October 18, 2005|by DAVE McMILLION

CHARLES TOWN, W.Va. - Professionals associated with Jefferson County's home building industry warned county officials Monday night how proposed increases in school impact fees would affect people's ability - particularly those on limited incomes - to afford housing in the county.

School officials, meanwhile, argued the fee increases are needed to fund school projects because state funds are expected to be limited.

The comments came during a public hearing on a set of proposed increases to the school impact fee being considered by the Jefferson County Commission.


School impact fees are charged to housing developers to help offset the cost of new school facilities needed because of population growth.

The recommended increases in the fee would bring the amounts to 100 percent of the recommended level for the fees, school officials said.

When the commissioners initially approved school impact fees, they decided to only make the fees 85 percent of the recommended amount, school officials said.
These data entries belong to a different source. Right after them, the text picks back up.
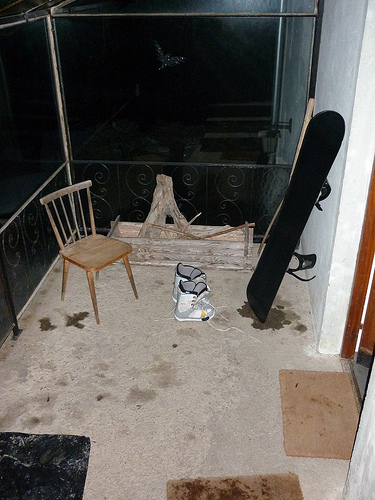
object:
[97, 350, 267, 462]
ground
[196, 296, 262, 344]
laces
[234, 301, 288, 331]
spot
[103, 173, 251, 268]
wood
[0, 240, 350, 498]
floor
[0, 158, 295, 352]
railing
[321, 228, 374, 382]
trim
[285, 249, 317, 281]
bindings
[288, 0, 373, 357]
wall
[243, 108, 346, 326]
snowboard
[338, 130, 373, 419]
door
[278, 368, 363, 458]
mat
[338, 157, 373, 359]
wooden door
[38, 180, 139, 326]
chair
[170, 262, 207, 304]
snow boots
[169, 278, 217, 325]
snowboard boots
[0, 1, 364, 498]
porch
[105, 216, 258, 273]
container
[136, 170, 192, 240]
wood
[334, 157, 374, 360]
door trim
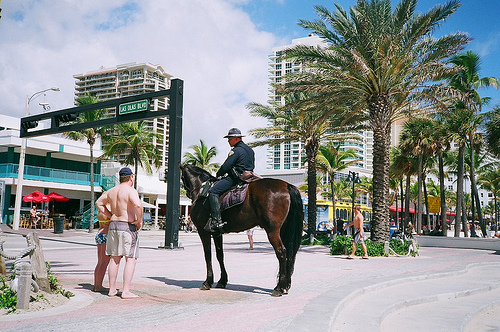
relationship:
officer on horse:
[217, 123, 270, 179] [199, 182, 311, 295]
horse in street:
[199, 182, 311, 295] [313, 243, 488, 332]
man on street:
[104, 169, 150, 296] [313, 243, 488, 332]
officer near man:
[217, 123, 270, 179] [104, 169, 150, 296]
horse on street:
[199, 182, 311, 295] [313, 243, 488, 332]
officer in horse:
[217, 123, 270, 179] [199, 182, 311, 295]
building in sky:
[83, 66, 172, 164] [105, 2, 259, 67]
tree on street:
[303, 16, 479, 231] [313, 243, 488, 332]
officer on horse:
[217, 123, 270, 179] [178, 161, 303, 296]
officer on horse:
[217, 123, 270, 179] [171, 168, 308, 290]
The board of education wants the increase since impact fees passed by the commission for parks and recreation department and police are at 100 percent levels.

Under the plan, the school impact fee would increase from $7,279 to $8,562 for single family homes, increase from $5,685 to $6,686 for townhouses and duplexes and go from $4,129 to $4,858 for each multi-family unit.

Andy Gallagher, executive director of the West Virginia Housing Institute Inc., which represents the factory-built housing industry in the state, said his organization is opposed to the increases.

Young people and the elderly are the primary customers of factory-built housing, but the fee increases will limit the homes that are affordable to those groups, Gallagher said.

Gallagher said the fee also will slow the county's growth rate because people will be more inclined to move to a county that does not charge the fees. Gallagher said the commission has "built a structure for the rich."

Charles Town attorney Peter Chakmakian, who has been involved in affordable housing in the county, said the fee increases would add another $67 to the monthly rent of tenants for every 50-unit apartment complex built.

Superintendent of Schools R. Steven Nichols said the fee increases are vital to pay for a tremendous need in new school facilities. Nichols said he has been told that state funds for new schools will be limited and state officials have told him that he should consider more local bonds to pay for school projects.

"It's the right thing to do," Jefferson County resident Joe Coakley said of the proposed fee increases.

"The alternative, without impact fees, is to increase taxes," said Coakley, adding that he doesn't know of any commission member that would support the latter.

More than $4 million has been generated through school impact fees, which the Jefferson County Board of Education plans to use to help construct a second high school being planned next to the Huntfield development, and a new elementary school, Nichols said.